Problems to solve:
1: Answer these questions about the thread on timber windows:
(a) What compromise does paper-folder suggest for keeping some wood in the picture?
(b) Which kind of wooden window did Nige choose for the front of the farmhouse, and which for the back?
(c) What did browtal enjoy doing for wooden windows?
2: Quote word for word the text read from all of the records below. Leave the pictures out of your answer.

# Double glazing with timber windows



## dewdrop (17 Aug 2013)

We have to replace our existing windows and after much soul searching we like the appearance of timber windows rather than PVC etc. Apart from the need to paint are there any other major drawbacks with timber windows.


----------



## paper-folder (17 Aug 2013)

When I think of all the summers I spent either painting windows or just having the prospect of having to paint them hanging over me, I wouldn't set aside so quickly this very obvious advantage of PVC.   I know it isn't to everyone's taste, and I know that wood effect is a poor substitute, but I have never regretted getting rid of my wooden windows!   If you want some justification think of all the solvent emissions to the environment you will save by not having to paint and add to that the risk to your personal safety if you are painting them off ladders or the cost of getting someone else to do it.   Think too about the way that wooden windows always stick after painting and the glass is often marked with paint depending on the skill or speed of the painter! 

As a compromise you could consider retaining or fitting wooden window sills inside which wouldn't need painting or varnishing so often and which would keep some wood in the picture.


----------



## Nige (17 Aug 2013)

dewdrop said:


> Apart from the need to paint are there any other major drawbacks with timber windows.



Not that I can see. We made the decision to go with wooden windows when refurbishing an old farmhouse.  We went with wooden sash windows to the front and casement windows to the back. 

They are beautiful and yes, they will need to be repainted in a few years, but they are worth it. They also have the advantage that I can change their colour, inside and out, on a whim - something that doesn't apply to pvc.

While the sliding sash windows were very expensive, there wasn't a huge price difference between the casement windows in timber and pvc equivalents.


----------



## browtal (17 Aug 2013)

Enjoy your beautiful wooden windows, I too enjoyed wooden windows, and enjoyed doing their annual maintenance.

Provided information:
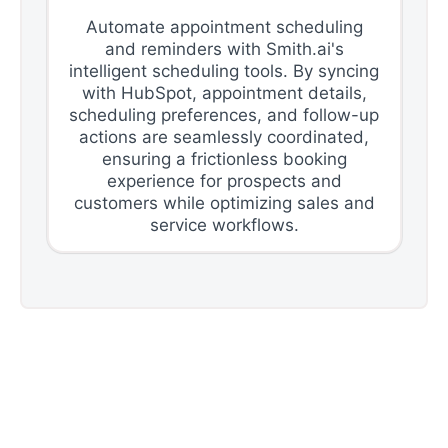
Automate appointment scheduling
and reminders with Smith.ai's
intelligent scheduling tools. By syncing
with HubSpot, appointment details,
scheduling preferences, and follow-up
actions are seamlessly coordinated,
ensuring a frictionless booking
experience for prospects and
customers while optimizing sales and
service workflows.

Answers to this exercise:
1:
(a) Retaining or fitting wooden window sills inside, which would not need painting or varnishing so often.
(b) Sash windows for the front and casement windows for the back.
(c) Their annual maintenance.

2:
Automate appointment scheduling
and reminders with Smith.ai's
intelligent scheduling tools. By syncing
with HubSpot, appointment details,
scheduling preferences, and follow-up
actions are seamlessly coordinated,
ensuring a frictionless booking
experience for prospects and
customers while optimizing sales and
service workflows.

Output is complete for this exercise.